The exact mechanisms by which arginine-rich cell-penetrating peptides enter cells are still the subject of debate. Here, we have analyzed in detail the effects of serum and extracellular concentration on the internalization of oligoarginines (Rn; n = 4, 8, 12, 16). The presence of serum in the incubation medium had a major influence on the uptake of R12 and R16 peptides but did not affect the uptake of R4 and R8 significantly. Incubation of cells at 37 °C with R12 and R16 peptides in serum-containing medium showed that the majority of labeling was confined to punctate endocytic structures. Performing the same experiments in serum-free media led to a dramatic increase in cytosolic labeling, and similarly diffuse R12 and R16 labeling was observed in cells treated with peptides at 4 °C. This suggests, in both cases, that the peptides were entering via a nonendocytic mechanism.
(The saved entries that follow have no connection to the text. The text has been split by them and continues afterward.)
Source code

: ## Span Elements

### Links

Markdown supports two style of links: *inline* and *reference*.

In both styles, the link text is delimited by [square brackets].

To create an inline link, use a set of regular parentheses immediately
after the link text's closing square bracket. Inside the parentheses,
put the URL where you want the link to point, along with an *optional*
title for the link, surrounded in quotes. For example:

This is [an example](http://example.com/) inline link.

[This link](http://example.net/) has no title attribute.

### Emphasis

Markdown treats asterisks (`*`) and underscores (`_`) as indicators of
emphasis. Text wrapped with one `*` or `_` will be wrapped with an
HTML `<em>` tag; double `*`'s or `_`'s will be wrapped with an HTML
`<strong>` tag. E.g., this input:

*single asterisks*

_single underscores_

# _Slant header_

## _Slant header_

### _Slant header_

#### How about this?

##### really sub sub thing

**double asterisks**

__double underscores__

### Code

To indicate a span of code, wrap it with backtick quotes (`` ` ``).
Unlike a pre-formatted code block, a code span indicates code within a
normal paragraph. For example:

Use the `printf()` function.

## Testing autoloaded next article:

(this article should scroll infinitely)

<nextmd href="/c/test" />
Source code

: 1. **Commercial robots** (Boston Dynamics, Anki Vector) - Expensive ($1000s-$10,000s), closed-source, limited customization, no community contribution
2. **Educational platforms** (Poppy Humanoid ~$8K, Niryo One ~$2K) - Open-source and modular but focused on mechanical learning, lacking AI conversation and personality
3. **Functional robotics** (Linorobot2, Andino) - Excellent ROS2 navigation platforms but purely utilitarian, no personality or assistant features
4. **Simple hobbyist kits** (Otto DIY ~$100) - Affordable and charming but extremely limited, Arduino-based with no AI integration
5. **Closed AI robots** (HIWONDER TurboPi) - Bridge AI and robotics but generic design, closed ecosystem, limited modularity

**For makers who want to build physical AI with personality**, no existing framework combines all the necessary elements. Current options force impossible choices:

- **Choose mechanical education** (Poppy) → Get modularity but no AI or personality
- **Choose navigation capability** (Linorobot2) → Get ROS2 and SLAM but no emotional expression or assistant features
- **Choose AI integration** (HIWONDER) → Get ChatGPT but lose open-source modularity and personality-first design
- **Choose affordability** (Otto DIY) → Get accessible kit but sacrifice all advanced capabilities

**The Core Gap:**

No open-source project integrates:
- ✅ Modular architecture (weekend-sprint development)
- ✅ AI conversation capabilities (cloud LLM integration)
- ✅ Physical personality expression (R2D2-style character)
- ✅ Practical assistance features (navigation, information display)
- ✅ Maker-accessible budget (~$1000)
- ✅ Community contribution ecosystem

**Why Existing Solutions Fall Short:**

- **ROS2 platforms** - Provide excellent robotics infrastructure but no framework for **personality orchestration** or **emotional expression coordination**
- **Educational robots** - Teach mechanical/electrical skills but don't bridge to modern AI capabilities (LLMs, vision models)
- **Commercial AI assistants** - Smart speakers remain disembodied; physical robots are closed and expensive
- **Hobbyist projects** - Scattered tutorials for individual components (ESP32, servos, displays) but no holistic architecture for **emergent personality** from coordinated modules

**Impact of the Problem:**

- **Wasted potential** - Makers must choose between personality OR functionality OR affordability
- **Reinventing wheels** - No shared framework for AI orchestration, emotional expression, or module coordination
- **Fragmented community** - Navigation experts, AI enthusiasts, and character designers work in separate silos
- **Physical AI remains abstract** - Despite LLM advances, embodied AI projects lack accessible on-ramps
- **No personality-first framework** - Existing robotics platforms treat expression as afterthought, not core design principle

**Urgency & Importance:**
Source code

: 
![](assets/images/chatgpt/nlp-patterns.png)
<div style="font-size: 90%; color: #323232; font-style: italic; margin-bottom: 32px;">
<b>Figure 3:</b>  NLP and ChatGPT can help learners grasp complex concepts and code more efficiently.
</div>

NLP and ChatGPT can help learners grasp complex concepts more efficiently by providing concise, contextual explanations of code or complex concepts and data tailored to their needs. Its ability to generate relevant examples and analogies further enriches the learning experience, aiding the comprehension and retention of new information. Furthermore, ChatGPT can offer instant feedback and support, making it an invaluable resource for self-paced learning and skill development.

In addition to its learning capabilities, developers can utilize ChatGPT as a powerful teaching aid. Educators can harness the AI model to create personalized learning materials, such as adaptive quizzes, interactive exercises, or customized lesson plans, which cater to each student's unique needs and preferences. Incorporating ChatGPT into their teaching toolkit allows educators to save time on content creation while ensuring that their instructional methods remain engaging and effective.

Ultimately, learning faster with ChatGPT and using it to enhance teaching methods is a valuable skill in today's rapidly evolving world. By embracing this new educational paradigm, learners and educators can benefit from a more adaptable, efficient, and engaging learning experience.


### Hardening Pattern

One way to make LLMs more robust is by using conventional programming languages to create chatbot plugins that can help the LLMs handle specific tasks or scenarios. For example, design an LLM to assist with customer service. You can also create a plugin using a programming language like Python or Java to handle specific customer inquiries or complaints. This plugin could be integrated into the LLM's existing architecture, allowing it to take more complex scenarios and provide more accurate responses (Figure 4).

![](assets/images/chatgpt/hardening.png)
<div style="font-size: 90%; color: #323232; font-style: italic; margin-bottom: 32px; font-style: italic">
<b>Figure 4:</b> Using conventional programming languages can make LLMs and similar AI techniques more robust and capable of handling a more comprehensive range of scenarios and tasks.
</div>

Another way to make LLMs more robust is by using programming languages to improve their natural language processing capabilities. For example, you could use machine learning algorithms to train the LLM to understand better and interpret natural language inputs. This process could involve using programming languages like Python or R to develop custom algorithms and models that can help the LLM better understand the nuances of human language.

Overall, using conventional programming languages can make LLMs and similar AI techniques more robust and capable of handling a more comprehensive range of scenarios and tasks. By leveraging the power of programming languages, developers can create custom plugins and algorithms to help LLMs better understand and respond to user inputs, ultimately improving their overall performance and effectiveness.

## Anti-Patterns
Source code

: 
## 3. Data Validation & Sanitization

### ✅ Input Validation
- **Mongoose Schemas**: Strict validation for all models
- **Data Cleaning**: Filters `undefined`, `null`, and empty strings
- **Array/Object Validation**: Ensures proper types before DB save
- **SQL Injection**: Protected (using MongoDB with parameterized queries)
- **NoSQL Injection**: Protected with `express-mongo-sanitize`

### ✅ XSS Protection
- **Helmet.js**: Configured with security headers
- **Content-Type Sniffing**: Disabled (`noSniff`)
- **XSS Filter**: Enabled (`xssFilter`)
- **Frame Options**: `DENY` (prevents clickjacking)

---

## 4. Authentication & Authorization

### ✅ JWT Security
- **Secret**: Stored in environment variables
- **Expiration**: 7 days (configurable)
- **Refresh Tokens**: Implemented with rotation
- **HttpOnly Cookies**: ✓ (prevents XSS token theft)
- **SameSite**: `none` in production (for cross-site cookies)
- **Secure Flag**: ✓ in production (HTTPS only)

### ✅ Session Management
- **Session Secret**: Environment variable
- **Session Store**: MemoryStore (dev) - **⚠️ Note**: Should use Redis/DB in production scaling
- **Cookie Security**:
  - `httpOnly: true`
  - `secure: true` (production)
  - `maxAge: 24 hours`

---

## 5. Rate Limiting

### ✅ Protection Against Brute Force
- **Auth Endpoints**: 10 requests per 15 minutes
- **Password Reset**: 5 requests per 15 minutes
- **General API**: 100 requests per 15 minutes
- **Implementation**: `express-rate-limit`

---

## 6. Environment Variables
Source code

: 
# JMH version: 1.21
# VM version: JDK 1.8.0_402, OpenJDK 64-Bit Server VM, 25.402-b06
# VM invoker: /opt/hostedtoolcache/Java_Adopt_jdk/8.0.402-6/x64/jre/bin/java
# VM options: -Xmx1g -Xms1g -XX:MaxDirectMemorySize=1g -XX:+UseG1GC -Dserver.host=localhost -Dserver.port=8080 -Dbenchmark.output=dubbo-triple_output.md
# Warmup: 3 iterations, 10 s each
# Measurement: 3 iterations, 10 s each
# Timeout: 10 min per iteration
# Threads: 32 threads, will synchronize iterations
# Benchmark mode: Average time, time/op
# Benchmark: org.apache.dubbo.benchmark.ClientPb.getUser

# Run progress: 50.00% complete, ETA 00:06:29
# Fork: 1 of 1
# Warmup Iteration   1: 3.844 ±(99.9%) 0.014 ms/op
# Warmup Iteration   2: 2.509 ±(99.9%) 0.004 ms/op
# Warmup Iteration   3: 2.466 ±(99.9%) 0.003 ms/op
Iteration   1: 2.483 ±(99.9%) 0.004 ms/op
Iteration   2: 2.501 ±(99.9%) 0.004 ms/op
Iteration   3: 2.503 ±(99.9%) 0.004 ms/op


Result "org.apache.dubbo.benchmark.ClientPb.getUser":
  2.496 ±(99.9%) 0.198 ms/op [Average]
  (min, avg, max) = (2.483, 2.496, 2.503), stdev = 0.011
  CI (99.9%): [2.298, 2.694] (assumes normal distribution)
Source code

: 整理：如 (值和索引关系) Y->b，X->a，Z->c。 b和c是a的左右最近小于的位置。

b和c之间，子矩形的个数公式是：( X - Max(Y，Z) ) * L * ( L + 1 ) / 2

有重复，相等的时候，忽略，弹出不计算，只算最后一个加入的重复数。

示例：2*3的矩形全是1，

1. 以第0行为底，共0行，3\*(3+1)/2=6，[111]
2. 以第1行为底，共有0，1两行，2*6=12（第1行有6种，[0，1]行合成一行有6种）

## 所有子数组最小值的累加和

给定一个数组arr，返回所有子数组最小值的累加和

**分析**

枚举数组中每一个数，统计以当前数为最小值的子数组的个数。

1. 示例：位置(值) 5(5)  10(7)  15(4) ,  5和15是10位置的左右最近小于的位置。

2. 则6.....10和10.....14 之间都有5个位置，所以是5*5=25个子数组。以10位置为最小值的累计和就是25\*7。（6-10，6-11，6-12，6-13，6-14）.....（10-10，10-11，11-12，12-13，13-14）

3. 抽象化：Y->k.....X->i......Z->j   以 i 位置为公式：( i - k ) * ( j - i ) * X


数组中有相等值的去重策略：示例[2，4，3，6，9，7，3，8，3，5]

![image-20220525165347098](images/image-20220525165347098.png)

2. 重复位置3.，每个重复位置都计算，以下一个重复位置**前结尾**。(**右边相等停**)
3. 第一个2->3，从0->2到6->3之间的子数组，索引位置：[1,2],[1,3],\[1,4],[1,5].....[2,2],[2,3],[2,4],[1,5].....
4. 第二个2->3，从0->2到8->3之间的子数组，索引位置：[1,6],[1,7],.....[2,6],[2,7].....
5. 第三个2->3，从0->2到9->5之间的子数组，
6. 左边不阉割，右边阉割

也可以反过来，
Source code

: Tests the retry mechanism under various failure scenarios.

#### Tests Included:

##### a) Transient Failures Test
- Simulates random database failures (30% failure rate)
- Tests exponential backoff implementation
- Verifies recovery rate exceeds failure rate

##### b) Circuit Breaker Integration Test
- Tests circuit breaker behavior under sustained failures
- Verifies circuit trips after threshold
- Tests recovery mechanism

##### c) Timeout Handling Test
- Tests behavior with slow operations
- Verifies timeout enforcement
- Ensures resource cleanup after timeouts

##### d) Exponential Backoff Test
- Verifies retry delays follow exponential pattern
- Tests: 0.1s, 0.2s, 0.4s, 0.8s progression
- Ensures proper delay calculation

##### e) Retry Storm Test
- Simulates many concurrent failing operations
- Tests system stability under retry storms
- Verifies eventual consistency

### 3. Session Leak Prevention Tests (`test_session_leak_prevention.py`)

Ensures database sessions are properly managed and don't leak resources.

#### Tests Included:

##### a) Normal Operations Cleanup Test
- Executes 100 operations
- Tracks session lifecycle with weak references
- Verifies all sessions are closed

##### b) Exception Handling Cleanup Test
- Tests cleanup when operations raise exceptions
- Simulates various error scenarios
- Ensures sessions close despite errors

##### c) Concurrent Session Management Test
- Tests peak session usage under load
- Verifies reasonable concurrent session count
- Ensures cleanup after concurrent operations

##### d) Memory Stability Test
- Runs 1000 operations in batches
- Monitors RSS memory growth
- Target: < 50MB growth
Further studies on R12 peptide suggest that the initiation of nonendocytic uptake and cytosolic labeling is also dependent on serum concentration and extracellular peptide concentration. At relatively low concentrations, the peptide labels endocytic structures, but upon raising the peptide concentration, the fraction labeling the cytosol increases dramatically and this accompanies a nonlinear increase in total cellular fluorescence. Membrane-associated proteoglycans also contribute to increasing the peptide concentration at the cell surface by enhancing their recruitment via electrostatic interactions. These results demonstrate that uptake mechanisms of these compounds are highly dependent on both the presence of serum and the effective extracellular peptide concentration.